*** Excerpted data ***

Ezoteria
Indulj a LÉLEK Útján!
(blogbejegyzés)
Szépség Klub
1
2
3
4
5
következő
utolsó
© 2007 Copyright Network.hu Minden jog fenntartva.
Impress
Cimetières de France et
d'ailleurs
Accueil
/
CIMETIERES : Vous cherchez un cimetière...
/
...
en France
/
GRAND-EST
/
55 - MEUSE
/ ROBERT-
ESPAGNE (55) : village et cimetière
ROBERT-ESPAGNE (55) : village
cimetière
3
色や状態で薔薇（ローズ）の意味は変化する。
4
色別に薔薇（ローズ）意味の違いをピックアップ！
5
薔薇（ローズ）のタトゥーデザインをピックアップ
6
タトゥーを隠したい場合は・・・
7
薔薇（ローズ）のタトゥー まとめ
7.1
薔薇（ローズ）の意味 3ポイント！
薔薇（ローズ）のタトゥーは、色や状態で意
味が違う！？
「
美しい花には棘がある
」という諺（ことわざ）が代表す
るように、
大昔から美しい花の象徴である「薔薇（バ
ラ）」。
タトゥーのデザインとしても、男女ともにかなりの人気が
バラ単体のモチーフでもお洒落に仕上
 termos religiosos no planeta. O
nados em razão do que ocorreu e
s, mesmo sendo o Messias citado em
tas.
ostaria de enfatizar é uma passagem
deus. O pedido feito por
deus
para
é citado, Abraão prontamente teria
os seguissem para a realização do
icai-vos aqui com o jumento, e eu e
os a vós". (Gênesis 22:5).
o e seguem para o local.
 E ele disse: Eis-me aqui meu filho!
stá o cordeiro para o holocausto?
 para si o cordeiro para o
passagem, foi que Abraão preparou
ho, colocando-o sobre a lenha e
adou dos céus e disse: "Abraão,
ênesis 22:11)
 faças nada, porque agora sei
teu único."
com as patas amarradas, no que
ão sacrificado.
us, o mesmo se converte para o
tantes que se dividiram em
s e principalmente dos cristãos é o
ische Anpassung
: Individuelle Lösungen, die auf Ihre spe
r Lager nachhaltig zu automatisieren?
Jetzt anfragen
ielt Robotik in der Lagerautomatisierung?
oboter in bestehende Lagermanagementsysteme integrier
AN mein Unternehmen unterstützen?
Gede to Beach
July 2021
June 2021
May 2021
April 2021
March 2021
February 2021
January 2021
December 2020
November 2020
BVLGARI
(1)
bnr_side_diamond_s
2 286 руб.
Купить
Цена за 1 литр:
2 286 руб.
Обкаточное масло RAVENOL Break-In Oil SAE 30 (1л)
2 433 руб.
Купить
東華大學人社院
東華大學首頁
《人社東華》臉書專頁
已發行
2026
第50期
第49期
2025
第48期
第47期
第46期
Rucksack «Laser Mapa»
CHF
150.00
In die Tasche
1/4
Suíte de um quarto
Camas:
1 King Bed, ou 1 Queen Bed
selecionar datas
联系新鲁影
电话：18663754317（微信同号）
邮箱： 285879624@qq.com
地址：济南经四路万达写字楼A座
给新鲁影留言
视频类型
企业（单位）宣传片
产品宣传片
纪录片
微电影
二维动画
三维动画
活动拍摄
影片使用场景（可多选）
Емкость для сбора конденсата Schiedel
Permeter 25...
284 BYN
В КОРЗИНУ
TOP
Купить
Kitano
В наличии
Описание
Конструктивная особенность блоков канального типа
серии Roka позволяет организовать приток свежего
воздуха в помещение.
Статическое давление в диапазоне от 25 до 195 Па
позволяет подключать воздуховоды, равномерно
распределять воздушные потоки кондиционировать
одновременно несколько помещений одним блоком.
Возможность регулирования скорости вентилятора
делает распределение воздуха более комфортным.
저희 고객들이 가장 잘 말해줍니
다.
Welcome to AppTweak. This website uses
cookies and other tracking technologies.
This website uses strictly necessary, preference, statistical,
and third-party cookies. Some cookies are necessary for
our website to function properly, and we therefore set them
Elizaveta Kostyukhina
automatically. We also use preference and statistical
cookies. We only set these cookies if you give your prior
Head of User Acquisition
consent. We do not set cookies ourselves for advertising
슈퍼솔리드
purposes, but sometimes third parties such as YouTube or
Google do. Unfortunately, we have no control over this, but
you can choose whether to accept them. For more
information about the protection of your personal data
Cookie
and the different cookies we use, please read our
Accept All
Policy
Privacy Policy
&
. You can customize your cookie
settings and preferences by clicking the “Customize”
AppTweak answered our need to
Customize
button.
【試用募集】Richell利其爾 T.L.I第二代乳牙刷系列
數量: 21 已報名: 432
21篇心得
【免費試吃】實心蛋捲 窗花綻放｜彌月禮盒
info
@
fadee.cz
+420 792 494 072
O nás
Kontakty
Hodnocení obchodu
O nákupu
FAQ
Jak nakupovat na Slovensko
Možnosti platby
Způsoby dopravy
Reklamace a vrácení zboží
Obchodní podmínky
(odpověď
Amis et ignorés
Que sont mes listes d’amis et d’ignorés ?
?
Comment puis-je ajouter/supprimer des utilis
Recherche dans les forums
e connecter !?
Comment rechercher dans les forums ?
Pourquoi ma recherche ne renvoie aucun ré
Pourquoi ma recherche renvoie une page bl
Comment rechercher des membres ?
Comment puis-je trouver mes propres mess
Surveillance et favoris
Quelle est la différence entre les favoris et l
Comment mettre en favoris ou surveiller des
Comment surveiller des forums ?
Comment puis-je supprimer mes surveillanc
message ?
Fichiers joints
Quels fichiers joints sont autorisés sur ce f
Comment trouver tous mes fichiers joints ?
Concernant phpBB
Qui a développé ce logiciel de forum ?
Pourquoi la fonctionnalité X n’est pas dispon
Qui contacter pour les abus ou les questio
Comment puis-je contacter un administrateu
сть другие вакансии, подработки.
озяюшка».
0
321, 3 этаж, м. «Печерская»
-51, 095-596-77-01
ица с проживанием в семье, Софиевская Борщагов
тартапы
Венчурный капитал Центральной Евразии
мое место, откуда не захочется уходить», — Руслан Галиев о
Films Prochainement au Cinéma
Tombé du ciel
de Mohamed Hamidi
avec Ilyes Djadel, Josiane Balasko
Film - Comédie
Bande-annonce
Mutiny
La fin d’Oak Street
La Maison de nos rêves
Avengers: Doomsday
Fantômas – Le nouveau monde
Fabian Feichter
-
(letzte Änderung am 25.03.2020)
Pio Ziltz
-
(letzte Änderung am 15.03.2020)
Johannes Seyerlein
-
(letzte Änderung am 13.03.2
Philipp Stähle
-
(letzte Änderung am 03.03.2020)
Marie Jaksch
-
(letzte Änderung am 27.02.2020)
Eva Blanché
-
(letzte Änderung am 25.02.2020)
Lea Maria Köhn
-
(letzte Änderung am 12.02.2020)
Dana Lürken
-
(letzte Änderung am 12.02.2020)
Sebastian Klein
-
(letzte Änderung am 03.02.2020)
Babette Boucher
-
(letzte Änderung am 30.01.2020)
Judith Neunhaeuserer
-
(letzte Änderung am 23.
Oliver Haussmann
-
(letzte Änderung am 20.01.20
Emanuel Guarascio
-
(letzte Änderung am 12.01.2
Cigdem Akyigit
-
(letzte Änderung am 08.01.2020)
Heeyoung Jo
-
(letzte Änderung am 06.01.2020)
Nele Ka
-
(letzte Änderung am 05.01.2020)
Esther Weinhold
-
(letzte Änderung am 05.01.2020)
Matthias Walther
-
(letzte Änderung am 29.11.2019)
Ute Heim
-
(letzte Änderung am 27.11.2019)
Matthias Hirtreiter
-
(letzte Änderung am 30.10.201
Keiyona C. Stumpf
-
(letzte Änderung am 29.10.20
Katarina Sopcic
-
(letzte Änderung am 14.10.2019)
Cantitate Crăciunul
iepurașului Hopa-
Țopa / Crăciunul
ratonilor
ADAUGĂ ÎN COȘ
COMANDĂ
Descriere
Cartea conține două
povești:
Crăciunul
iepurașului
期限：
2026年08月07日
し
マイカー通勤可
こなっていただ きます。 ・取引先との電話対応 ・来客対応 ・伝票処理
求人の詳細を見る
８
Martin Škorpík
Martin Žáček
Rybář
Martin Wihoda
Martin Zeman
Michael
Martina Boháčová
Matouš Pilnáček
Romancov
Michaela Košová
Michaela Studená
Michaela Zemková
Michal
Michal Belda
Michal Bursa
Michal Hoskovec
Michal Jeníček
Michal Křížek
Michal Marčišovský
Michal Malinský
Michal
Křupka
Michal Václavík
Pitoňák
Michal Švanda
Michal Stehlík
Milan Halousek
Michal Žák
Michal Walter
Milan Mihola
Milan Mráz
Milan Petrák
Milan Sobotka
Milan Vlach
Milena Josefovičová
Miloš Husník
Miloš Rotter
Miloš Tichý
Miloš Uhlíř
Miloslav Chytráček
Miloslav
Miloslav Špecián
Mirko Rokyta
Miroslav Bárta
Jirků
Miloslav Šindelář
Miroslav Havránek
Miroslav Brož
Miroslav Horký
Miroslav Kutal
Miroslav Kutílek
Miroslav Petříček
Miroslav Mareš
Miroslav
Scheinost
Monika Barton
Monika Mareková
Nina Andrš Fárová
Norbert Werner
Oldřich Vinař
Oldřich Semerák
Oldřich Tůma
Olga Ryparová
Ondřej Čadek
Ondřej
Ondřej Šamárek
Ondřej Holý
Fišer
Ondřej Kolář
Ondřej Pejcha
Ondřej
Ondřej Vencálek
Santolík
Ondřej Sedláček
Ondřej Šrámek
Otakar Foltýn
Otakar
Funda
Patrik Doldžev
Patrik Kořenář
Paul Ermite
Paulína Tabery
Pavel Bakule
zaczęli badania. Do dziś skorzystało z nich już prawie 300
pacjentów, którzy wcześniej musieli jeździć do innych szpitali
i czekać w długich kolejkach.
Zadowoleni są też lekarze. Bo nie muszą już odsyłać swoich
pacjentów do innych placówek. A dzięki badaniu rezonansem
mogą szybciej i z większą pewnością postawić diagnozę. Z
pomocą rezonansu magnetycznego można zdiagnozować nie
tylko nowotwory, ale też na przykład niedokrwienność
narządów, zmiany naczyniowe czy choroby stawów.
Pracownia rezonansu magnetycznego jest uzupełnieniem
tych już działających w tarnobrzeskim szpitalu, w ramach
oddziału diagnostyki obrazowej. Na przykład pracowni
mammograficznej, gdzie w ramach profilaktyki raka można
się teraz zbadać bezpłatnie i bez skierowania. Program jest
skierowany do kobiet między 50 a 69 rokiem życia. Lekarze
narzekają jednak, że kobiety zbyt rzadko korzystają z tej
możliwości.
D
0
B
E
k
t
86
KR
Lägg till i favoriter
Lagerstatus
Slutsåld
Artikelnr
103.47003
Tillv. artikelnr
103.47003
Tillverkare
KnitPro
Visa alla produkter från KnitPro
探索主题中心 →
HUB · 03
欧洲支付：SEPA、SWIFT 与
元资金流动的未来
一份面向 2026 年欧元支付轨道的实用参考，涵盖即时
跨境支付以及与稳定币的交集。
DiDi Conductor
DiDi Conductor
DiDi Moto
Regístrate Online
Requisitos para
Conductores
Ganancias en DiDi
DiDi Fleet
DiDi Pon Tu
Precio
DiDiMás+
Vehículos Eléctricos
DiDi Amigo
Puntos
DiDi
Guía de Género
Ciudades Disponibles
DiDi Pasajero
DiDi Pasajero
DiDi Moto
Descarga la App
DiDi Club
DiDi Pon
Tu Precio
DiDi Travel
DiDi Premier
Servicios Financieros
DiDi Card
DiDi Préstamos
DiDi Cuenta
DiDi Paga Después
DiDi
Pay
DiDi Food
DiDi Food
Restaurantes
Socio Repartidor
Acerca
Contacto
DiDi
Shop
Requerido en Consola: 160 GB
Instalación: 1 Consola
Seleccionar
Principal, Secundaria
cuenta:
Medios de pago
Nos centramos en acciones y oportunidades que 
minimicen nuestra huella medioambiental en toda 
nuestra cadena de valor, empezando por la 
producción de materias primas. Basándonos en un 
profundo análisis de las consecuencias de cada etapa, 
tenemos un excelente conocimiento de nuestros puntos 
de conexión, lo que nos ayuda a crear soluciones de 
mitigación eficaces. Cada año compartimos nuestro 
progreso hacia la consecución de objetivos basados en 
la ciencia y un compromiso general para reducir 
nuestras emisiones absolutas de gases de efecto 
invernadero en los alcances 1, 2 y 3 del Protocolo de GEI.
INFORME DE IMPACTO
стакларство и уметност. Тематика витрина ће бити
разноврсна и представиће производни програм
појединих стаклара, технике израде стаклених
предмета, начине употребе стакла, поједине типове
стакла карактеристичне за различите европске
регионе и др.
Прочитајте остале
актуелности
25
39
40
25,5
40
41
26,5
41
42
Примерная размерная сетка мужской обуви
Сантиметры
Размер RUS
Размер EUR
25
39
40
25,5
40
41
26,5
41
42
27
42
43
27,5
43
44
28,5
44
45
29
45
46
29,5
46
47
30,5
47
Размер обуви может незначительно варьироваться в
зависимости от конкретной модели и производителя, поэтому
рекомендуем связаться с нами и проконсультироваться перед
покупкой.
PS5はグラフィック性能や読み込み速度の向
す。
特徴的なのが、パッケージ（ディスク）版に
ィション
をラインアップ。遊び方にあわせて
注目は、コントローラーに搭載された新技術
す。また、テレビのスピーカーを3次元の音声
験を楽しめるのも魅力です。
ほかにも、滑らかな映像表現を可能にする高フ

*** End of Excerpted data ***

**Directive**
What is needed is a verbatim copy of every line in the records above from the one containing "Martin Wihoda" down to the one containing "Miloslav Špecián", both included, and nothing more.

**Response to this task**
Martin Wihoda
Martin Zeman
Michael
Martina Boháčová
Matouš Pilnáček
Romancov
Michaela Košová
Michaela Studená
Michaela Zemková
Michal
Michal Belda
Michal Bursa
Michal Hoskovec
Michal Jeníček
Michal Křížek
Michal Marčišovský
Michal Malinský
Michal
Křupka
Michal Václavík
Pitoňák
Michal Švanda
Michal Stehlík
Milan Halousek
Michal Žák
Michal Walter
Milan Mihola
Milan Mráz
Milan Petrák
Milan Sobotka
Milan Vlach
Milena Josefovičová
Miloš Husník
Miloš Rotter
Miloš Tichý
Miloš Uhlíř
Miloslav Chytráček
Miloslav
Miloslav Špecián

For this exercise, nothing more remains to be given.